In Sahota v Prior and another [2019] EWHC 1418 (Ch); [2019] PLSCS 119, the High Court was asked to determine whether a landlord who acquired her tenants’ property through a sale and rent back transaction was estopped from asserting any right to possession of the property, save in circumstances of non-payment of rent, during the tenants’ lifetime.
The transaction
Michael and Lesley Prior had resided in their home for 35 years. They fell into financial difficulties, resulting in steps being taken to repossess their home. They saw an advert in The Sun newspaper placed by a business called Red 2 Black, which offered a sale and rent back scheme. The Priors believed it was a solution to their problems.
They were visited in their home by Ms Dhillan, a director of Red 2 Black. She gave assurances that, as long as the Priors paid their rent, they could live in the property for the remainder of their lives. She also represented that Red 2 Black would be liable for repairs to the property.
The Priors executed a TR1 form of transfer in blank, with the transferee unidentified. They signed a five-year fixed-term assured shorthold tenancy agreement commencing on 9 December 2010. The tenancy agreement was signed on behalf of the landlord by its stated agent, Red 2 Black. When the Priors queried the length of the tenancy agreement, they were reassured it was simply to ensure they paid the rent.
Unbeknown to the Priors, the completed TR1 identified Ms Sahota as the transferee. She, therefore, became their landlord. Sahota was Dhillan’s sister-in-law. Dhillan had informed Sahota of the investment opportunity and made all the arrangements on her behalf. The Priors were only informed that their property was valued at £90,000, when the actual figure was £130,000.
In 2012, the Priors discovered the fraudulent activities of the directors of Red 2 Black. Subsequently, they were contacted by Sahota who repeated Dhillan’s assurances. Yet, on expiry of the Priors’ fixed-term tenancy, Sahota commenced possession proceedings under section 21 of the Housing Act 1988.
First instance
Judge Hampton dismissed Sahota’s claim. She found that Sahota was estopped from asserting any right to possession of the property, save for non-payment of rent, during the Priors’ lifetime or for as long as they wished to reside in the property.
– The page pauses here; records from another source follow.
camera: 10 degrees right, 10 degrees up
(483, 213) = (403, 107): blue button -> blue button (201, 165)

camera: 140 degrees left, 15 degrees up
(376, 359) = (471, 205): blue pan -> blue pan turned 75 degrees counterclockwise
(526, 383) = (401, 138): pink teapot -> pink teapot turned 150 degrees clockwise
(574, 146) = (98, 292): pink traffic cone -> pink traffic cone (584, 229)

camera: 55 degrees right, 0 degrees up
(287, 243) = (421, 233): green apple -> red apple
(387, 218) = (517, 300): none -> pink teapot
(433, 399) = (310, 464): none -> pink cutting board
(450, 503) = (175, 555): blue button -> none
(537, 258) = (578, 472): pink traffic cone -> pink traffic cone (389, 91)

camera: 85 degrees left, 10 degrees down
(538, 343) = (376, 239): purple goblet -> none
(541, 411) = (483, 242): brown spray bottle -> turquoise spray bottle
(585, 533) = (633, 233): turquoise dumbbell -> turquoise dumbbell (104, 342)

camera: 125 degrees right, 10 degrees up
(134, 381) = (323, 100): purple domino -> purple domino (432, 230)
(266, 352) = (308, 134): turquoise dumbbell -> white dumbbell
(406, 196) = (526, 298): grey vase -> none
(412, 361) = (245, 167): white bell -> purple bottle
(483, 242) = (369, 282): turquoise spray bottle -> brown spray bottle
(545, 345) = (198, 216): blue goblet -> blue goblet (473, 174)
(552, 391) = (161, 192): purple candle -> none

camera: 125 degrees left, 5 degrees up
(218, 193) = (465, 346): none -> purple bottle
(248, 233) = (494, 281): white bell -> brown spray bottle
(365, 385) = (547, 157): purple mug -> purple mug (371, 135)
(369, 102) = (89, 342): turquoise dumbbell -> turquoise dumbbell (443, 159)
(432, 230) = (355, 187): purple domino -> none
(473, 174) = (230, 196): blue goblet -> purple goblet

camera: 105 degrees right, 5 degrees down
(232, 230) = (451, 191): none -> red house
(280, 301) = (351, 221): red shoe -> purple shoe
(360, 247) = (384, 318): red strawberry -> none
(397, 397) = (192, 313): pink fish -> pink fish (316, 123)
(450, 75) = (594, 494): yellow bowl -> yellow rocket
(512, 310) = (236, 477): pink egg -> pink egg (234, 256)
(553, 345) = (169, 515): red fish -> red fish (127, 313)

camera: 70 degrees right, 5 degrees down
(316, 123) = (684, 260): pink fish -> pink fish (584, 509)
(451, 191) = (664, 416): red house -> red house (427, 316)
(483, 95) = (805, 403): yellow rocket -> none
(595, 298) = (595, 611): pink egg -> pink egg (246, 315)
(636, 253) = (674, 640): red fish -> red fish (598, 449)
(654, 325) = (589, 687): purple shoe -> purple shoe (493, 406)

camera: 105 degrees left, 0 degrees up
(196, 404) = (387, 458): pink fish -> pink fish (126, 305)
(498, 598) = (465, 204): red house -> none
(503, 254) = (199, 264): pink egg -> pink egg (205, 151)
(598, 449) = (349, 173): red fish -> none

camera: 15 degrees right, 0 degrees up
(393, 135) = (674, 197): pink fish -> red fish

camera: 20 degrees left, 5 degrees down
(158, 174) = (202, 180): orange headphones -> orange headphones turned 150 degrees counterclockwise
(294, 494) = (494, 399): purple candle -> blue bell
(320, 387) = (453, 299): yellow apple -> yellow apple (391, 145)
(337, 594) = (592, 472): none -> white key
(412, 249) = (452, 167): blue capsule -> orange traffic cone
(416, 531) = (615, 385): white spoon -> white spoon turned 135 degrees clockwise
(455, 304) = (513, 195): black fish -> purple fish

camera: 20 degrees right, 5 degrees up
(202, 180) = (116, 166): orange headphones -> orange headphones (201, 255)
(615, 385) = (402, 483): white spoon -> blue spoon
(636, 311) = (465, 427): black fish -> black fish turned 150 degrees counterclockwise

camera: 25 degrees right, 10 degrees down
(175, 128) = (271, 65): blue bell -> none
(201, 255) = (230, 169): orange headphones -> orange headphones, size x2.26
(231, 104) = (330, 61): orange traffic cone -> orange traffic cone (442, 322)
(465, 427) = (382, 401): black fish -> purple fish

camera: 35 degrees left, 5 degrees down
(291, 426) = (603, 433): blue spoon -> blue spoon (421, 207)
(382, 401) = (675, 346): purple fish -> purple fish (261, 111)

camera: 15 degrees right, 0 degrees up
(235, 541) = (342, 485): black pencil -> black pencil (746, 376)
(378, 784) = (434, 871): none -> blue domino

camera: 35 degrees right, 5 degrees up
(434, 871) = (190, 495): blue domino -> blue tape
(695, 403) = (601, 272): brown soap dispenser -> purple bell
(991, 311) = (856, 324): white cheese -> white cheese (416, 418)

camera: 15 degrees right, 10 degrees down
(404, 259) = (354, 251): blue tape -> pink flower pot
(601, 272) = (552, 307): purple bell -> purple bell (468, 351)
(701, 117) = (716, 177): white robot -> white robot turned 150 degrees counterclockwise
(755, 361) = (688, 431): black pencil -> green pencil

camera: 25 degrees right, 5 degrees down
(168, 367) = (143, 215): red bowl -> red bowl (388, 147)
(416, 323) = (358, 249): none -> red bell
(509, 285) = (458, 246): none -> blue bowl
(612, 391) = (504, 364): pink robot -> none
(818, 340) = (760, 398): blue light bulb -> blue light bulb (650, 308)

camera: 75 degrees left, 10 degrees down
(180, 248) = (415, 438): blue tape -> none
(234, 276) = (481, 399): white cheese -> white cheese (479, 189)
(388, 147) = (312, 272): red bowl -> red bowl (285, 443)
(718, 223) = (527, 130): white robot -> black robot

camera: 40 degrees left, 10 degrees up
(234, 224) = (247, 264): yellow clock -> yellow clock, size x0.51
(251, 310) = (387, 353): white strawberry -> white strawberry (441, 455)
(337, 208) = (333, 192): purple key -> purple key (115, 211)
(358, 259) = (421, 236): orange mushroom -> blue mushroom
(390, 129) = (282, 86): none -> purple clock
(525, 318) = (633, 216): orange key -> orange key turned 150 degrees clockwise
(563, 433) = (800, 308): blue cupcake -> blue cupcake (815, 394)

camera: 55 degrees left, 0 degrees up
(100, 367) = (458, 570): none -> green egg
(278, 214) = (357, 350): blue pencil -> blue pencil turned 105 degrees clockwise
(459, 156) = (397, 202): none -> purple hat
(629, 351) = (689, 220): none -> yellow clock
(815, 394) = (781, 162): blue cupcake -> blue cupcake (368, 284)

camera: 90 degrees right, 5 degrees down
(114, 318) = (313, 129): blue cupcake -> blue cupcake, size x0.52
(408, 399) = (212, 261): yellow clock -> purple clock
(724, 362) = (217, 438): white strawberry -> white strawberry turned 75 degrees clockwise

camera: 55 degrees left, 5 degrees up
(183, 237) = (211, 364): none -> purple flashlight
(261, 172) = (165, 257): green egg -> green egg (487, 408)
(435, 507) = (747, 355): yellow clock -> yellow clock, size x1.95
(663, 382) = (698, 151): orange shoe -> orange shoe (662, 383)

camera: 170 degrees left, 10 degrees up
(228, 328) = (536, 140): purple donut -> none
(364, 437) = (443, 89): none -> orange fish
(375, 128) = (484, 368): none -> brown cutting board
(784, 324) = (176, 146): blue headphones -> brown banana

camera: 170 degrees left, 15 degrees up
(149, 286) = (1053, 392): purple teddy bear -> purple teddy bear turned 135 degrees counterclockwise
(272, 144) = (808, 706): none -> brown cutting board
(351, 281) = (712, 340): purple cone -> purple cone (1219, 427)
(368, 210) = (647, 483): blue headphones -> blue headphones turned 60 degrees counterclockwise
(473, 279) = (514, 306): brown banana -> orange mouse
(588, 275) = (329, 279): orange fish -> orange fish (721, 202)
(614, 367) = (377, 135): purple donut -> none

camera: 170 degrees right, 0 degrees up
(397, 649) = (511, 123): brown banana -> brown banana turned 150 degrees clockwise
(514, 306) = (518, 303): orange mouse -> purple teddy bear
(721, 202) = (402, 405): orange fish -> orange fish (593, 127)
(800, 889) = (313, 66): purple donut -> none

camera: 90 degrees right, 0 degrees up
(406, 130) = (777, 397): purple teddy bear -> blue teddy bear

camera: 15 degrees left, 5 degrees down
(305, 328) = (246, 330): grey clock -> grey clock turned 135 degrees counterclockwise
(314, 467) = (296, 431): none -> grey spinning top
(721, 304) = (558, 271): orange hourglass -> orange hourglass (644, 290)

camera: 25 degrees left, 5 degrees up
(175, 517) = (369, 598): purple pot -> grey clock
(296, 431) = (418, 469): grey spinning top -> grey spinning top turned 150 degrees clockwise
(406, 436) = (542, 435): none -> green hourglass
Red 2 Black had acted as Sahota’s agent. She was, therefore, bound by its unequivocal representations. The Priors had reasonably acted on the representations made and executed in the TR1. They had suffered detriment because the sale of their property was at an undervalue and they had incurred costs in repairing the property.
Agency
Sahota appealed. She argued that Red 2 Black was not her agent and she had no knowledge of the representations made. Additionally, she argued that section 2 of the Law of Property (Miscellaneous Provisions) Act 1989 (the 1989 Act) did bar the Priors’ proprietary estoppel defence. Unsurprisingly, Falk J gave short shrift to Sahota’s contention that Red 2 Black had not acted as her agent.
She found that Judge Hampton had been entitled to reach that conclusion based on the facts. The close family connection between Sahota and the directors of Red 2 Black coupled with the role of Dhillan in making all the arrangements for Sahota gave rise to an agency. Additionally, on Sahota’s own evidence, Red 2 Black had signed the tenancy agreement as her agent.
Falk J also found Sahota could not deny knowledge of the representations made by Dhillan. By reason of her conduct, Sahota had given the appearance that Red 2 Black and Dhillan had full authority to act on her behalf.
Section 2 and estoppel
Pursuant to section 2 of the 1989 Act, a contract for the sale or other disposition of an interest in land is rendered void if it is not in writing or does not incorporate all the terms expressly agreed (subject to irrelevant exceptions).
Relying on Yaxley v Gotts [2000] Ch 162 and Cobbe v Yeoman’s Row Management Ltd [2008] 3 EGLR 311, Sahota argued that for public policy reasons, proprietary estoppel could not be used to make an agreement enforceable, which section 2 of the 1989 Act had declared void. The Priors’ proprietary estoppel defence was therefore barred.
As in Cobbe, Sahota argued that the parties in the present case were dealing in a commercial arm’s length transaction. Any terms that they had relied on should have been incorporated into the contract. Allowing a defence of proprietary estoppel to succeed would harm the policy reasons behind section 2.
In dismissing this ground of appeal, Falk J commented that, factually, it was difficult to categorise the transaction between the parties as an arm’s length commercial transaction. The Priors were not business people and their transaction was domestic in nature.
Section 2 of the 1989 Act only rendered void contracts for the sale or other disposition of land that did not comply with its stated requirements. Both the TR1 and tenancy agreement were actual dispositions and not contracts for the sale or other disposition of land. The Priors were not trying to enforce a contract for the sale or other disposition of land, but merely seeking to rely on the representation made to the effect that they would not be evicted during their lifetime if they paid their rent.
Although it was correct that proprietary estoppel could not be used to avoid the effect of section 2, it did not prohibit other legal consequences from attaching to the circumstances surrounding any such transaction.